Work to complete:
Please, starting at the line that contains "d’Arsenal (toutes compétitions)", reproduce every line exactly until the records run out, skipping all pictures.

Stored data entries
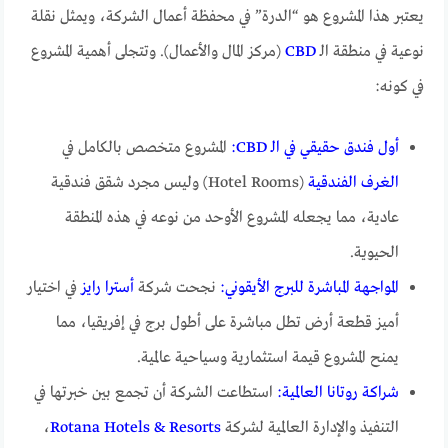
يعتبر هذا المشروع هو “الدرة” في محفظة أعمال الشركة، ويمثل نقلة
نوعية في منطقة الـ
CBD
(مركز المال والأعمال). وتتجلى أهمية المشروع
في كونه:
أول فندق حقيقي في الـ CBD:
المشروع متخصص بالكامل في
الغرف الفندقية
(Hotel Rooms) وليس مجرد شقق فندقية
عادية، مما يجعله المشروع الأوحد من نوعه في هذه المنطقة
الحيوية.
المواجهة المباشرة للبرج الأيقوني:
نجحت شركة
أسترا رايز
في اختيار
أميز قطعة أرض تطل مباشرة على أطول برج في إفريقيا، مما
يمنح المشروع قيمة استثمارية وسياحية عالمية.
شراكة روتانا العالمية:
استطاعت الشركة أن تجمع بين خبرتها في
التنفيذ والإدارة العالمية لشركة
Rotana Hotels & Resorts
،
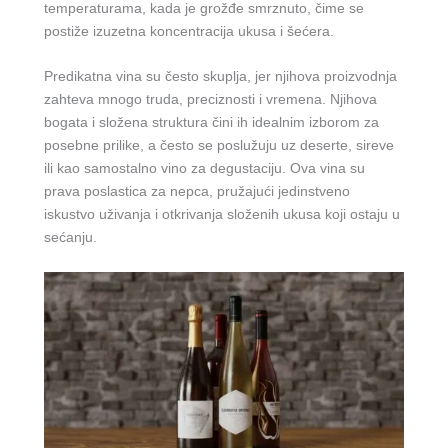
temperaturama, kada je grožđe smrznuto, čime se
postiže izuzetna koncentracija ukusa i šećera.
Predikatna vina su često skuplja, jer njihova proizvodnja
zahteva mnogo truda, preciznosti i vremena. Njihova
bogata i složena struktura čini ih idealnim izborom za
posebne prilike, a često se poslužuju uz deserte, sireve
ili kao samostalno vino za degustaciju. Ova vina su
prava poslastica za nepca, pružajući jedinstveno
iskustvo uživanja i otkrivanja složenih ukusa koji ostaju u
sećanju.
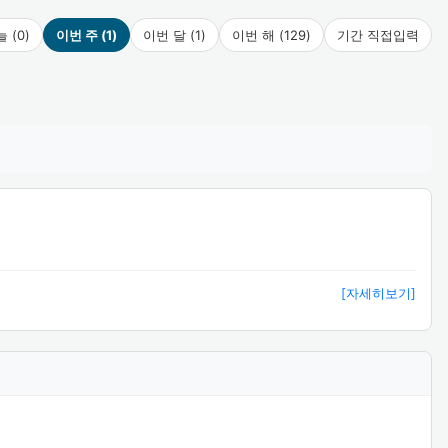
 (0)
이번 주 (1)
이번 달 (1)
이번 해 (129)
기간 직접입력
[자세히보기]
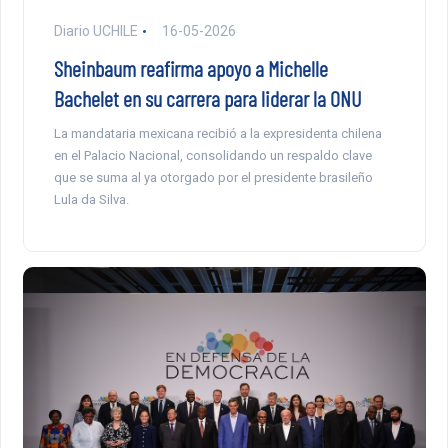
Diario UCHILE
16-05-2026
Sheinbaum reafirma apoyo a Michelle
Bachelet en su carrera para liderar la ONU
La mandataria mexicana recibió a la expresidenta chilena
en el Palacio Nacional, consolidando un respaldo clave
que se suma al ya otorgado por el presidente brasileño
Lula da Silva.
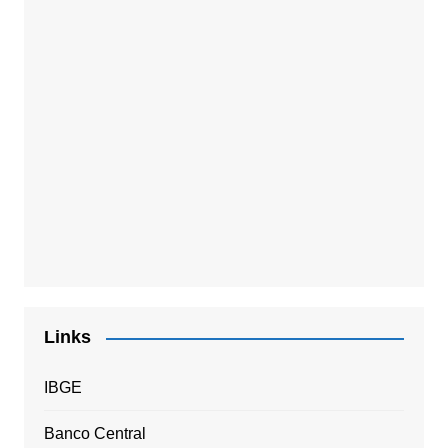
Links
IBGE
Banco Central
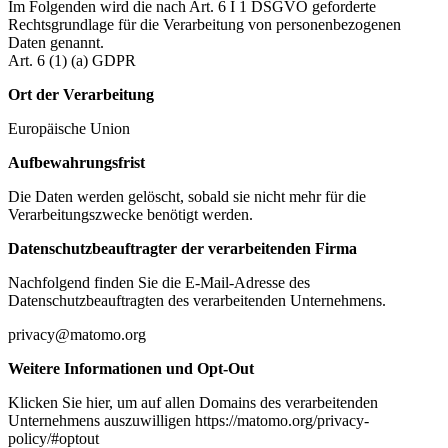
Im Folgenden wird die nach Art. 6 I 1 DSGVO geforderte
Rechtsgrundlage für die Verarbeitung von personenbezogenen
Daten genannt.
Art. 6 (1) (a) GDPR
Ort der Verarbeitung
Europäische Union
Aufbewahrungsfrist
Die Daten werden gelöscht, sobald sie nicht mehr für die
Verarbeitungszwecke benötigt werden.
Datenschutzbeauftragter der verarbeitenden Firma
Nachfolgend finden Sie die E-Mail-Adresse des
Datenschutzbeauftragten des verarbeitenden Unternehmens.
privacy@matomo.org
Weitere Informationen und Opt-Out
Klicken Sie hier, um auf allen Domains des verarbeitenden
Unternehmens auszuwilligen https://matomo.org/privacy-
policy/#optout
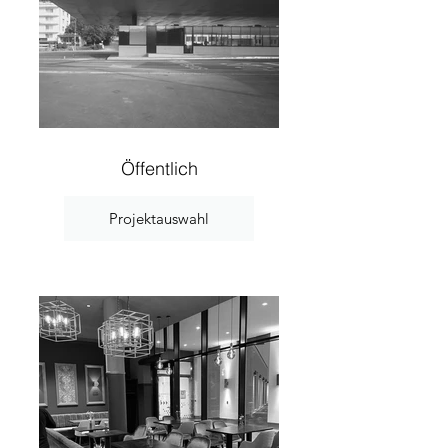
Öffentlich
Projektauswahl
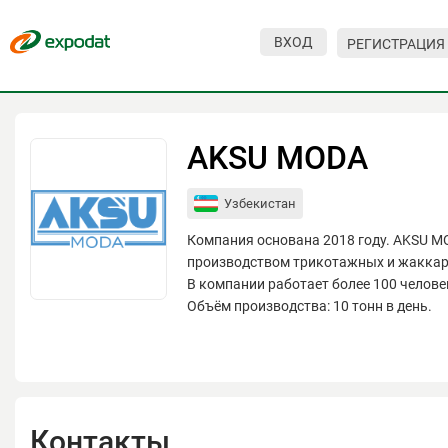
ВХОД
РЕГИСТРАЦИЯ
Мероприятия
Организации
AKSU MODA
О сервисе
Узбекистан
Организациям
Компания основана 2018 году. AKSU M
Контакты
производством трикотажных и жаккар
В компании работает более 100 челове
Организаторам
Объём производства: 10 тонн в день.
СПРАВКА
Посетителям
Контакты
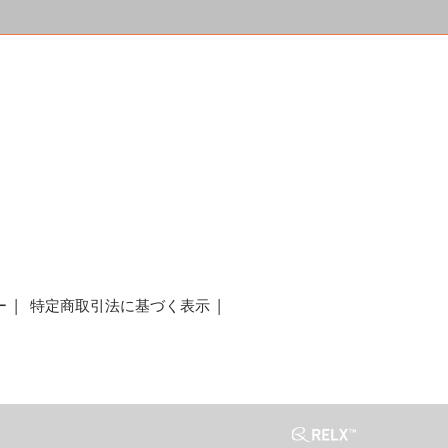
a
ー
特定商取引法に基づく表示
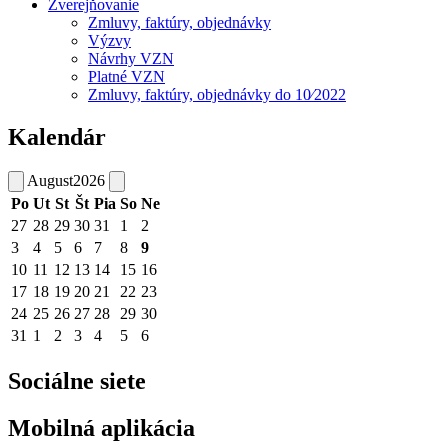
Zverejňovanie
Zmluvy, faktúry, objednávky
Výzvy
Návrhy VZN
Platné VZN
Zmluvy, faktúry, objednávky do 10⁄2022
Kalendár
August
2026
Po
Ut
St
Št
Pia
So
Ne
27
28
29
30
31
1
2
3
4
5
6
7
8
9
10
11
12
13
14
15
16
17
18
19
20
21
22
23
24
25
26
27
28
29
30
31
1
2
3
4
5
6
Sociálne siete
Mobilná aplikácia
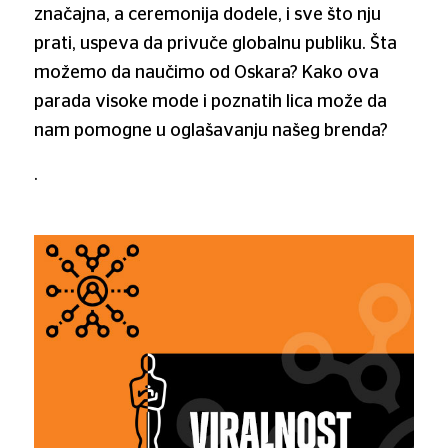
značajna, a ceremonija dodele, i sve što nju
prati, uspeva da privuče globalnu publiku. Šta
možemo da naučimo od Oskara? Kako ova
parada visoke mode i poznatih lica može da
nam pomogne u oglašavanju našeg brenda?
.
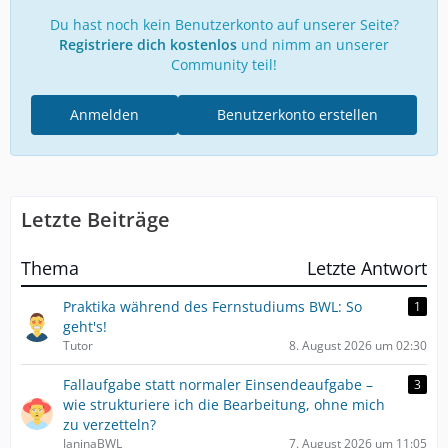
Du hast noch kein Benutzerkonto auf unserer Seite?
Registriere dich kostenlos
und nimm an unserer
Community teil!
Anmelden
Benutzerkonto erstellen
Letzte Beiträge
Thema
Letzte Antwort
Praktika während des Fernstudiums BWL: So
1
geht's!
Tutor
8. August 2026 um 02:30
Fallaufgabe statt normaler Einsendeaufgabe –
3
wie strukturiere ich die Bearbeitung, ohne mich
zu verzetteln?
JaninaBWL
7. August 2026 um 11:05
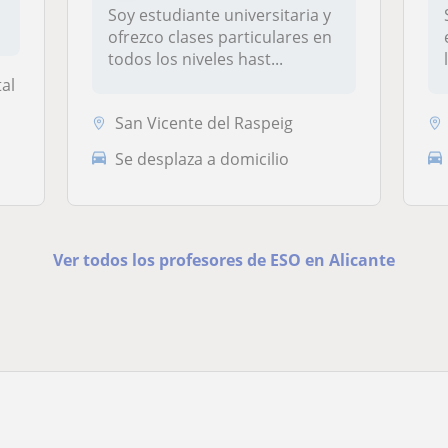
Soy estudiante universitaria y
ofrezco clases particulares en
todos los niveles hast...
tal
San Vicente del Raspeig
Se desplaza a domicilio
Ver todos los profesores de ESO en Alicante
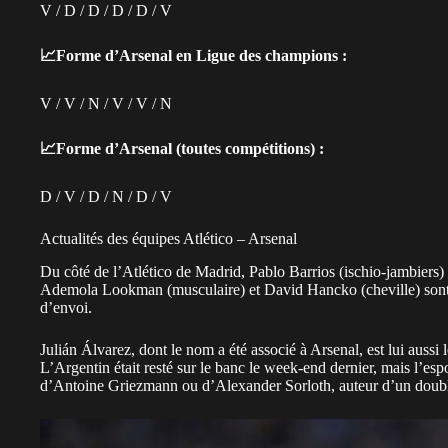
V / D / D / D / D / V
📈Forme d’Arsenal en Ligue des champions :
V / V / N / V / V / N
📈Forme d’Arsenal (toutes compétitions) :
D / V / D / N / D / V
Actualités des équipes Atlético – Arsenal
Du côté de l’Atlético de Madrid, Pablo Barrios (ischio-jambiers) 
Ademola Lookman (musculaire) et David Hancko (cheville) sont q
d’envoi.
Julián Álvarez, dont le nom a été associé à Arsenal, est lui auss
L’Argentin était resté sur le banc le week-end dernier, mais l’espo
d’Antoine Griezmann ou d’Alexander Sorloth, auteur d’un doublé 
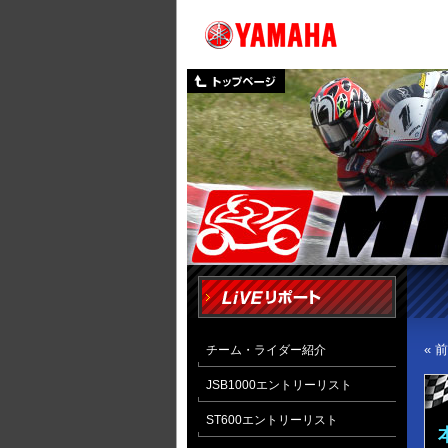
« 
チーム・ライダー紹介
JSB1000エントリーリスト
ST600エントリーリスト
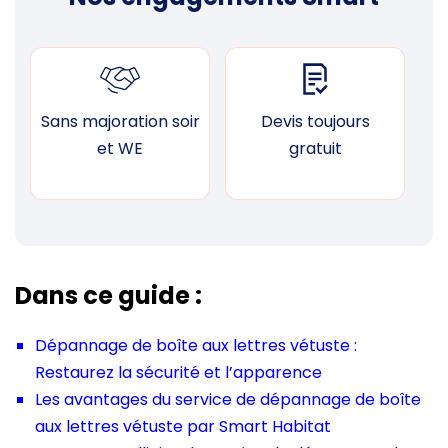
Sans majoration soir
Devis toujours
F
et WE
gratuit
Dans ce guide :
Dépannage de boîte aux lettres vétuste :
Restaurez la sécurité et l’apparence
Les avantages du service de dépannage de boîte
aux lettres vétuste par Smart Habitat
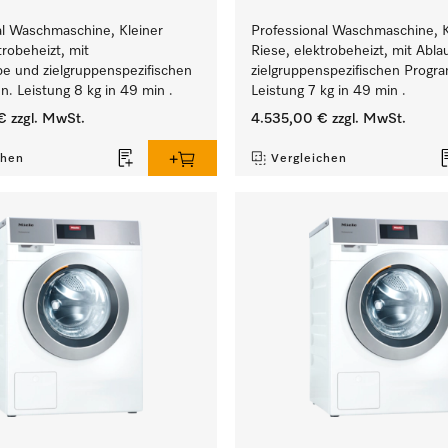
al Waschmaschine, Kleiner
Professional Waschmaschine, K
trobeheizt, mit
Riese, elektrobeheizt, mit Abla
e und zielgruppenspezifischen
zielgruppenspezifischen Prog
. Leistung 8 kg in 49 min .
Leistung 7 kg in 49 min .
€
zzgl. MwSt.
4.535,00 €
zzgl. MwSt.
chen
Vergleichen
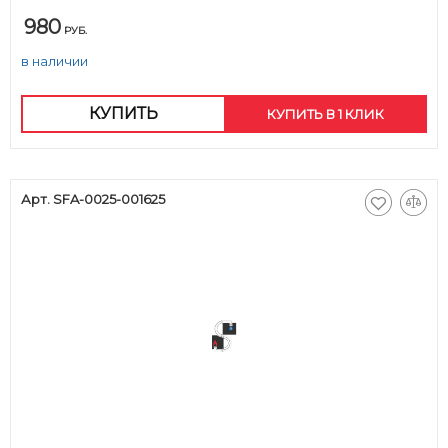
980
РУБ.
в наличии
КУПИТЬ
КУПИТЬ В 1 КЛИК
Арт. SFA-0025-001625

Response box:
📈Forme d’Arsenal (toutes compétitions) :
D / V / D / N / D / V
Actualités des équipes Atlético – Arsenal
Du côté de l’Atlético de Madrid, Pablo Barrios (ischio-jambiers) 
Ademola Lookman (musculaire) et David Hancko (cheville) sont q
d’envoi.
Julián Álvarez, dont le nom a été associé à Arsenal, est lui auss
L’Argentin était resté sur le banc le week-end dernier, mais l’espo
d’Antoine Griezmann ou d’Alexander Sorloth, auteur d’un doublé 
« 
チーム・ライダー紹介
JSB1000エントリーリスト
ST600エントリーリスト
Sans majoration soir
Devis toujours
F
et WE
gratuit
Dans ce guide :
Dépannage de boîte aux lettres vétuste :
Restaurez la sécurité et l’apparence
Les avantages du service de dépannage de boîte
aux lettres vétuste par Smart Habitat
al Waschmaschine, Kleiner
Professional Waschmaschine, K
trobeheizt, mit
Riese, elektrobeheizt, mit Abla
e und zielgruppenspezifischen
zielgruppenspezifischen Prog
. Leistung 8 kg in 49 min .
Leistung 7 kg in 49 min .
€
zzgl. MwSt.
4.535,00 €
zzgl. MwSt.
chen
Vergleichen
980
РУБ.
в наличии
КУПИТЬ
КУПИТЬ В 1 КЛИК
Арт. SFA-0025-001625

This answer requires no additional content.